Itens armazenados:
===============

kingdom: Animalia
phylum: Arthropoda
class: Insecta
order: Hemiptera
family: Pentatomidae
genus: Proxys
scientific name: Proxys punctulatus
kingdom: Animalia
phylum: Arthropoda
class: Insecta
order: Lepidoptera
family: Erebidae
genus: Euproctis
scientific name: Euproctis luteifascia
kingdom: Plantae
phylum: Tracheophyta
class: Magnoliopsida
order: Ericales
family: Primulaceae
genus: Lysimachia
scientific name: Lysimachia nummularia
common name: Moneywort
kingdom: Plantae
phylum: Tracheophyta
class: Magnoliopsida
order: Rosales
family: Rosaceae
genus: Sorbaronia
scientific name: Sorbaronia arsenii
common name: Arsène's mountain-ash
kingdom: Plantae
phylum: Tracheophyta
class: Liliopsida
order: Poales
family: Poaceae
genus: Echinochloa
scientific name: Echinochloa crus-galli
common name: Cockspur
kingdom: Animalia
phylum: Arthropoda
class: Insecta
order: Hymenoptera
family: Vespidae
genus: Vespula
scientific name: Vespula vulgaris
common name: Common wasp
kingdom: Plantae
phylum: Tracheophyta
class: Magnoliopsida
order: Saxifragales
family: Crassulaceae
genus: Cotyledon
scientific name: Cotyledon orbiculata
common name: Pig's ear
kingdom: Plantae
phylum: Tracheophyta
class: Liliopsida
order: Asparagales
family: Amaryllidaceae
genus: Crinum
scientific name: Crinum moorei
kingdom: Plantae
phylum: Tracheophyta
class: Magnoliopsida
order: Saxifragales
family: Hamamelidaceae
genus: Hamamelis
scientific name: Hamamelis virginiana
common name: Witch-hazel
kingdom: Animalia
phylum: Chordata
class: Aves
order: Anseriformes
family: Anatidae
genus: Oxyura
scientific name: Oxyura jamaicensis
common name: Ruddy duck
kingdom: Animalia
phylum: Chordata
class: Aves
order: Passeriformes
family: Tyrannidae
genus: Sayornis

===============

O QUE SE PEDE:
Por favor, reproduza todas as linhas dos dados acima, do início ao fim, sem alterar nenhuma palavra.

O RESULTADO:
kingdom: Animalia
phylum: Arthropoda
class: Insecta
order: Hemiptera
family: Pentatomidae
genus: Proxys
scientific name: Proxys punctulatus
kingdom: Animalia
phylum: Arthropoda
class: Insecta
order: Lepidoptera
family: Erebidae
genus: Euproctis
scientific name: Euproctis luteifascia
kingdom: Plantae
phylum: Tracheophyta
class: Magnoliopsida
order: Ericales
family: Primulaceae
genus: Lysimachia
scientific name: Lysimachia nummularia
common name: Moneywort
kingdom: Plantae
phylum: Tracheophyta
class: Magnoliopsida
order: Rosales
family: Rosaceae
genus: Sorbaronia
scientific name: Sorbaronia arsenii
common name: Arsène's mountain-ash
kingdom: Plantae
phylum: Tracheophyta
class: Liliopsida
order: Poales
family: Poaceae
genus: Echinochloa
scientific name: Echinochloa crus-galli
common name: Cockspur
kingdom: Animalia
phylum: Arthropoda
class: Insecta
order: Hymenoptera
family: Vespidae
genus: Vespula
scientific name: Vespula vulgaris
common name: Common wasp
kingdom: Plantae
phylum: Tracheophyta
class: Magnoliopsida
order: Saxifragales
family: Crassulaceae
genus: Cotyledon
scientific name: Cotyledon orbiculata
common name: Pig's ear
kingdom: Plantae
phylum: Tracheophyta
class: Liliopsida
order: Asparagales
family: Amaryllidaceae
genus: Crinum
scientific name: Crinum moorei
kingdom: Plantae
phylum: Tracheophyta
class: Magnoliopsida
order: Saxifragales
family: Hamamelidaceae
genus: Hamamelis
scientific name: Hamamelis virginiana
common name: Witch-hazel
kingdom: Animalia
phylum: Chordata
class: Aves
order: Anseriformes
family: Anatidae
genus: Oxyura
scientific name: Oxyura jamaicensis
common name: Ruddy duck
kingdom: Animalia
phylum: Chordata
class: Aves
order: Passeriformes
family: Tyrannidae
genus: Sayornis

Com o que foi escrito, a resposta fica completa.